Cedar LNG continues to progress the key project deliverables, including finalizing the lump-sum engineering, procurement, and construction contract, definitive liquefaction tolling agreements, and inter-project agreements with Coastal GasLink and LNG Canada. Given the complexity and sequencing of aligning the multiple work streams required to facilitate the project financing, an FID is now expected by the end of the first quarter 2024.

Capital Allocation

Throughout 2022 and 2023, Pembina has generated substantial free cash flow, which has been allocated to strengthening the balance sheet and returning capital to shareholders.

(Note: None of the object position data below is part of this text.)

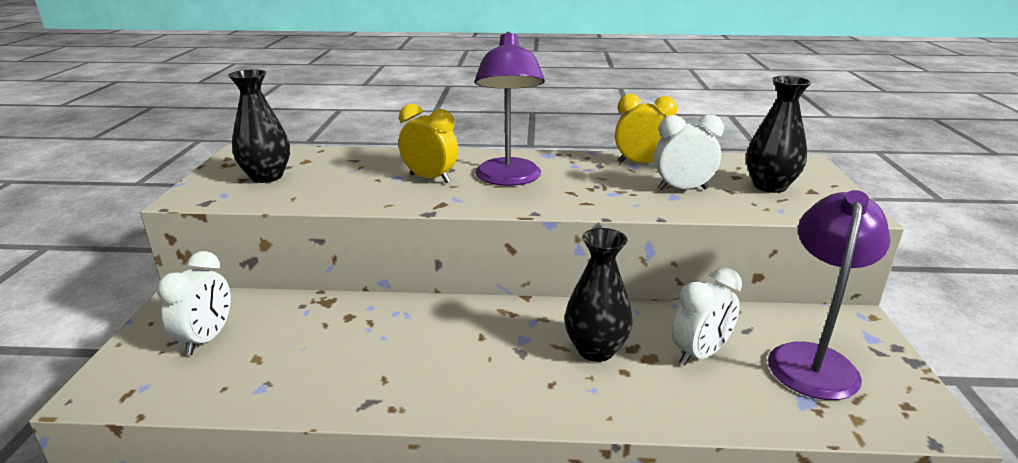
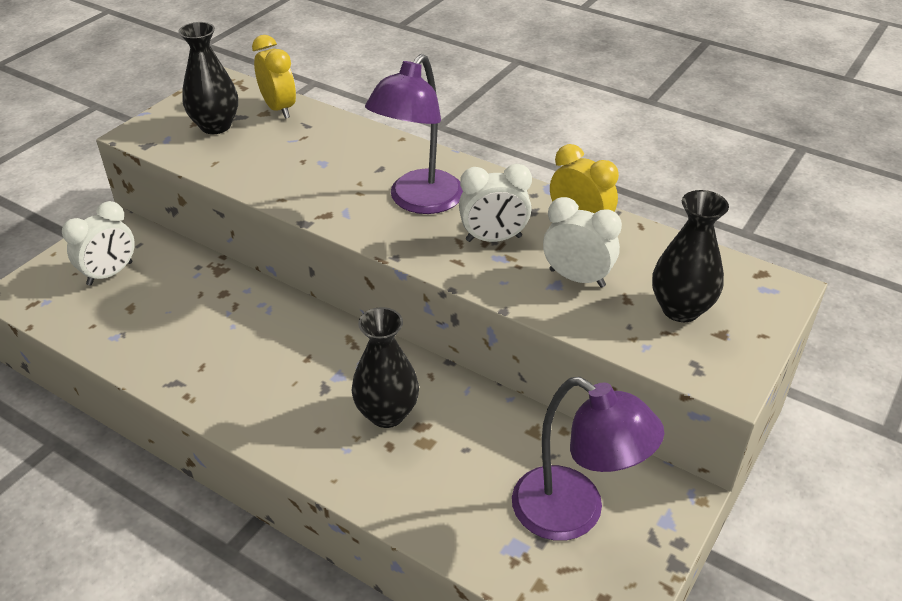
camera: 30 degrees right, 15 degrees up
yellow clock [399,104,458,183] -> yellow clock moved to [252,35,296,119]
white clock [672,267,742,365] -> white clock moved to [459,164,532,242]
purple lamp [768,190,891,400] -> purple lamp turned 75 degrees clockwise [512,377,664,541]

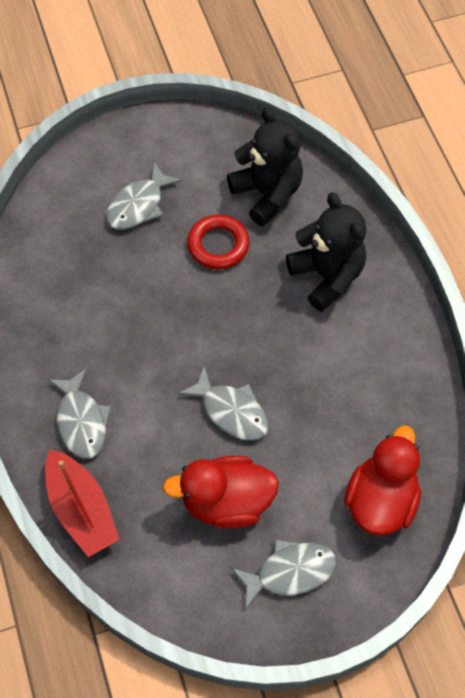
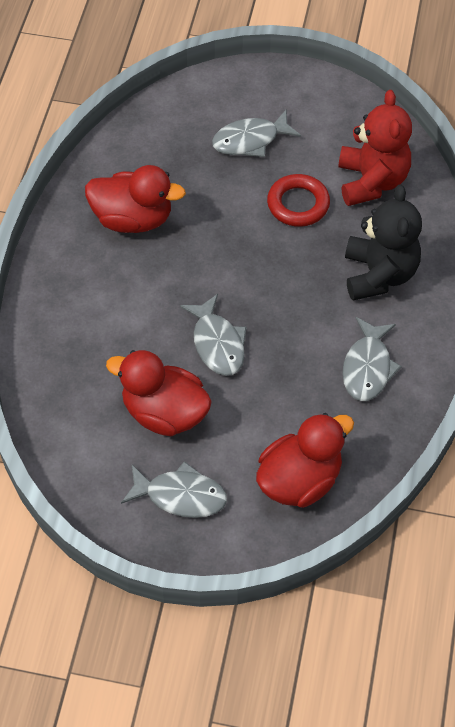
camera: 30 degrees right, 5 degrees down
red boat [45,449,120,557] -> none
grey fish [48,368,112,459] -> grey fish moved to [342,317,402,401]
black teddy bear [227,107,303,227] -> red teddy bear [338,90,412,206]
none -> red duck [85,165,186,233]

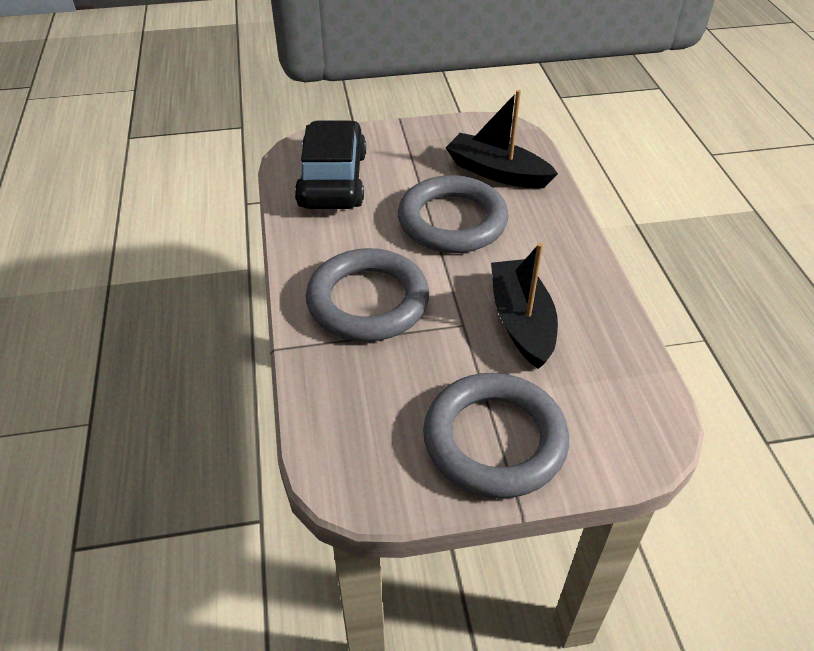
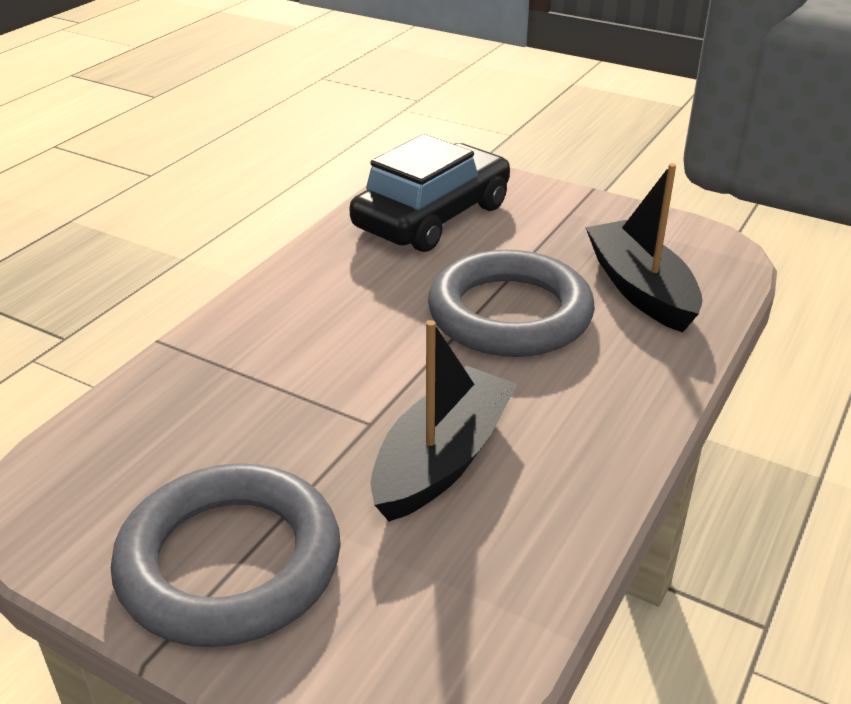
camera: 40 degrees right, 10 degrees down
grey ring [306,248,429,342] -> none

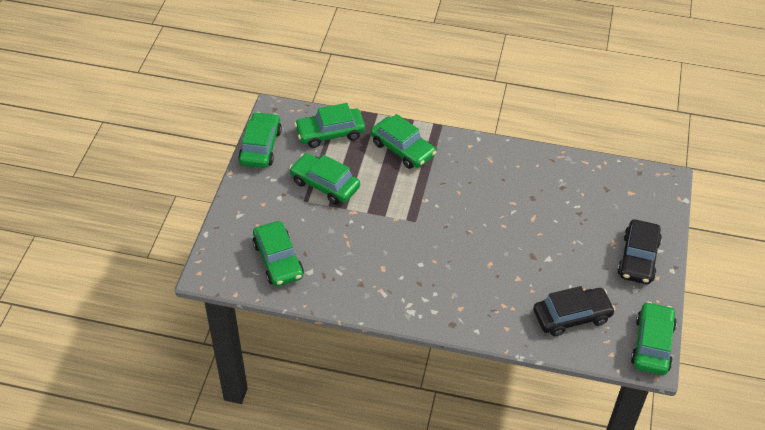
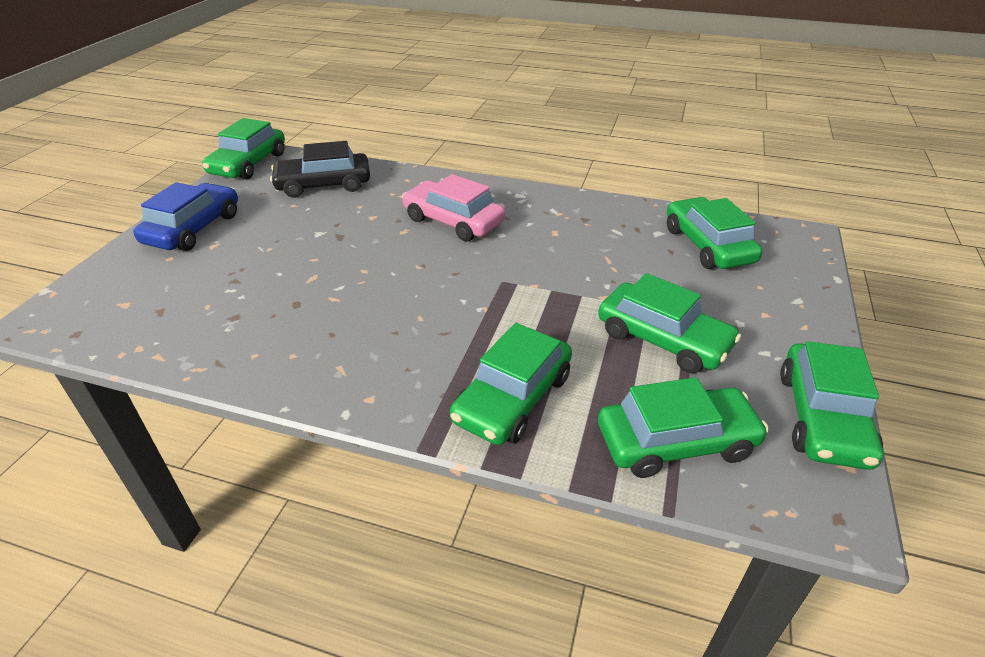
camera: 175 degrees left, 10 degrees down
green car [371,114,436,169] -> green car turned 105 degrees counterclockwise [450,323,572,445]
black car [617,219,662,284] -> blue car [133,182,238,251]
none -> pink car [402,174,505,242]

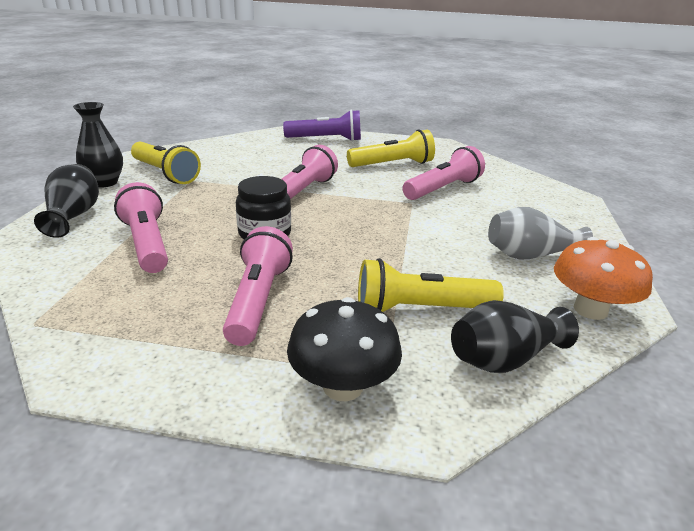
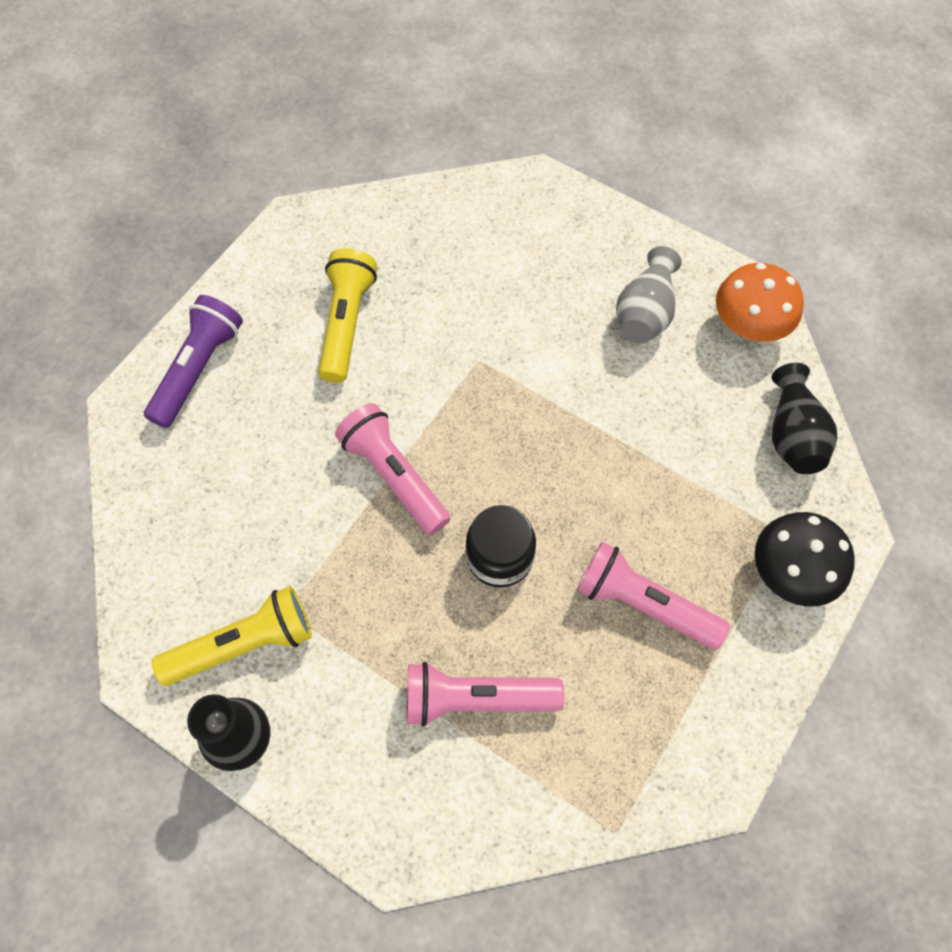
camera: 65 degrees left, 35 degrees up
black vase [34,164,99,238] -> none
yellow flashlight [358,258,504,312] -> none
pink flashlight [402,146,485,200] -> none

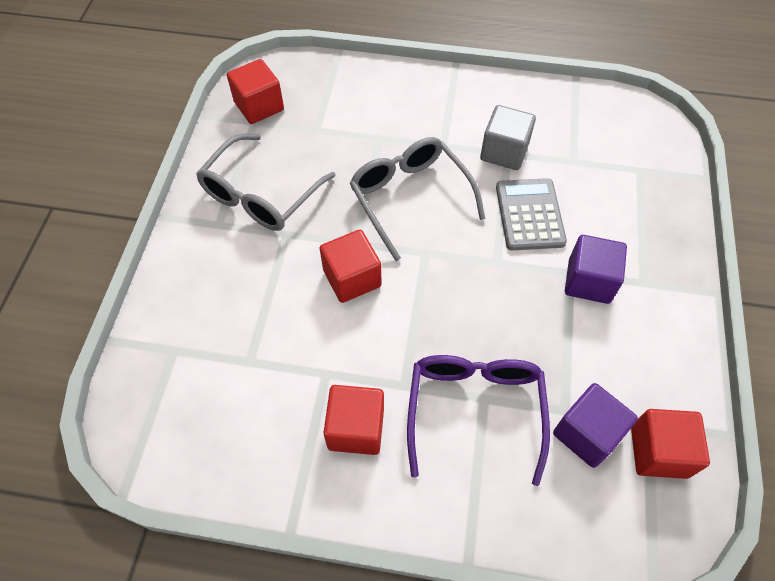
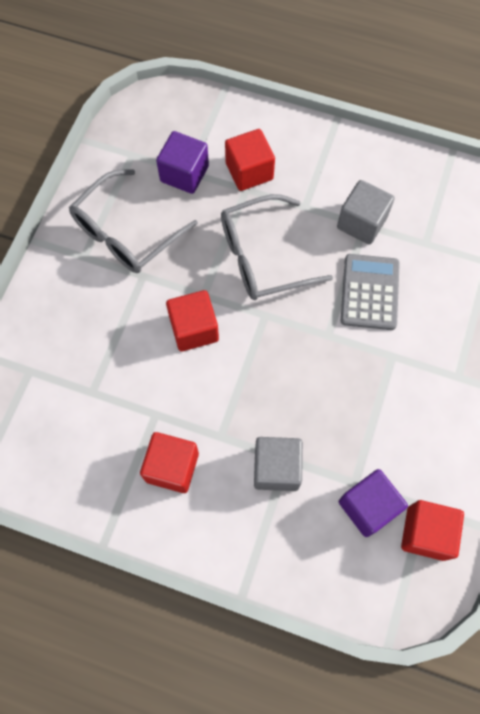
camera: 10 degrees right, 10 degrees up
red cube [227,59,284,124] -> red cube moved to [225,129,275,191]
grey glasses [350,137,486,261] -> grey glasses turned 90 degrees counterclockwise [221,194,333,300]
purple glasses [407,355,550,486] -> grey cube [254,437,303,491]
purple cube [565,235,627,304] -> purple cube moved to [156,131,209,194]

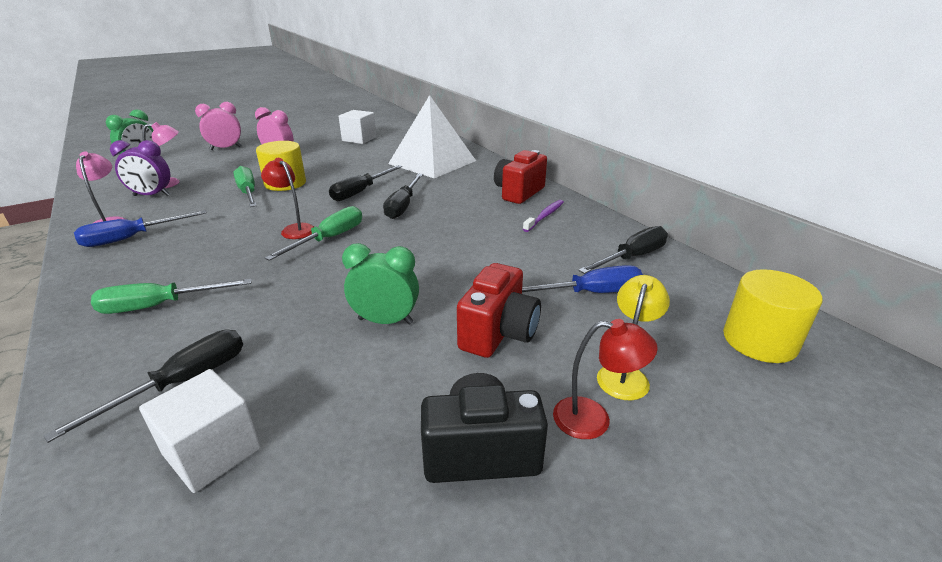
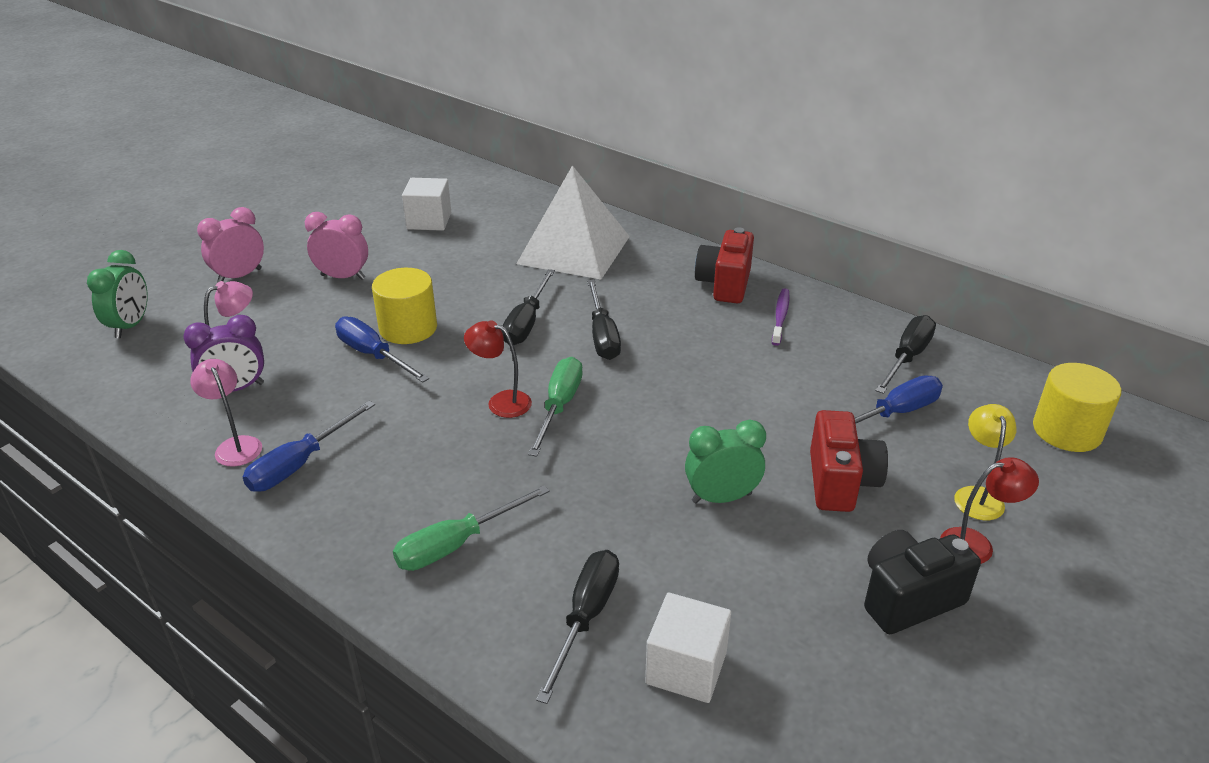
camera: 20 degrees left, 5 degrees up
green screwdriver [233,166,257,207] -> blue screwdriver [335,316,429,383]

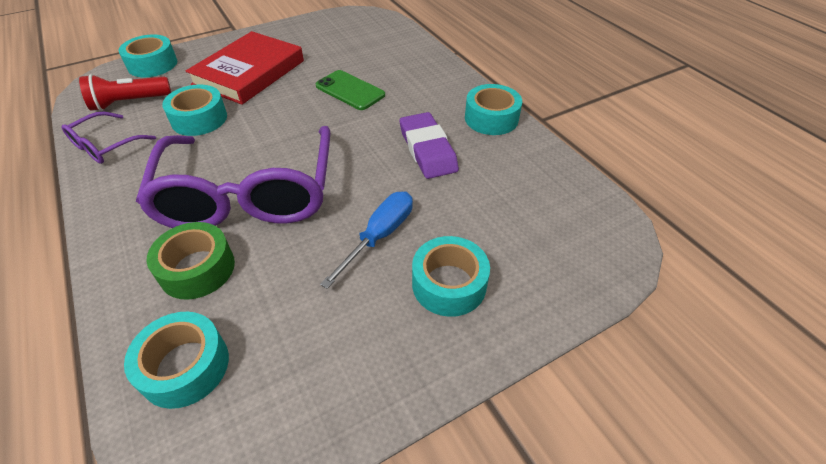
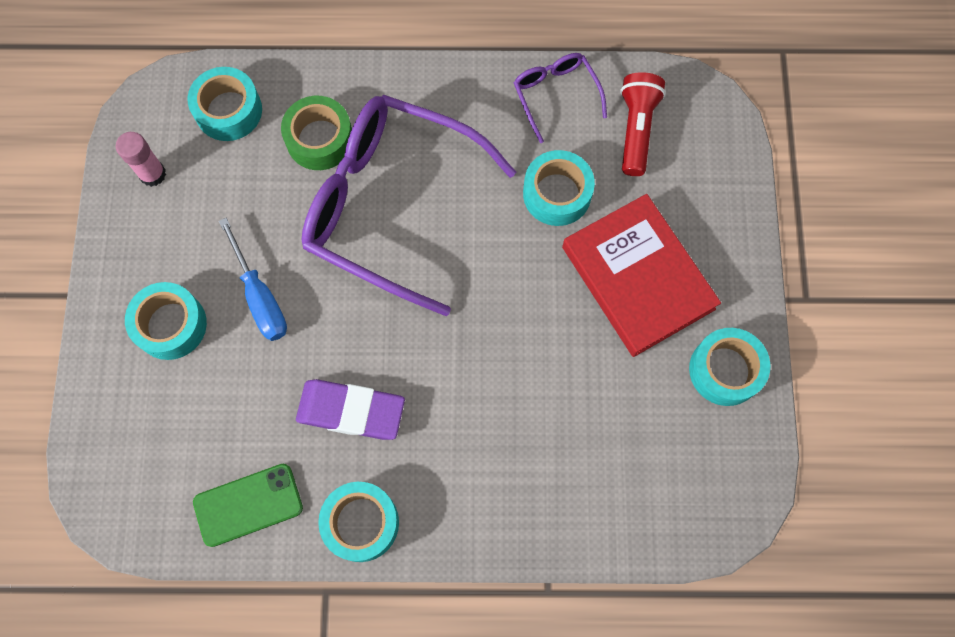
camera: 120 degrees right, 25 degrees up
turquoise tape [119,35,177,77] -> turquoise tape moved to [689,328,770,406]
green phone [316,70,385,110] -> green phone moved to [193,464,303,547]
none -> pink glue stick [116,132,166,187]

During this time, Pembina has raised the quarterly common share dividend by six percent, repurchased approximately $400mn of common shares, and redeemed $300mn of preferred shares. Over the same period, Pembina has paid down debt, reducing leverage below the low end of its target range in anticipation of funding future capital projects.

In 2024, at the midpoint of the company’s guidance range, the approved 2024 capital program of $880 million is expected to be fully funded with cash flow from operating activities, net of dividends. Pembina expects any excess free cash flow in 2024 to be used to pay down debt and will continue to evaluate the merits of debt repayment relative to additional share repurchases, taking into account prevailing market conditions and risk-adjusted returns, as well as the funding requirements for future capital projects. Pembina’s solid financial position provides the flexibility to maintain strong leverage ratios across the guidance range and under various capital program scenarios. Pembina expects to exit 2024 with a proportionately consolidated debt-to-adjusted EBITDA ratio of 3.3 to 3.6 times.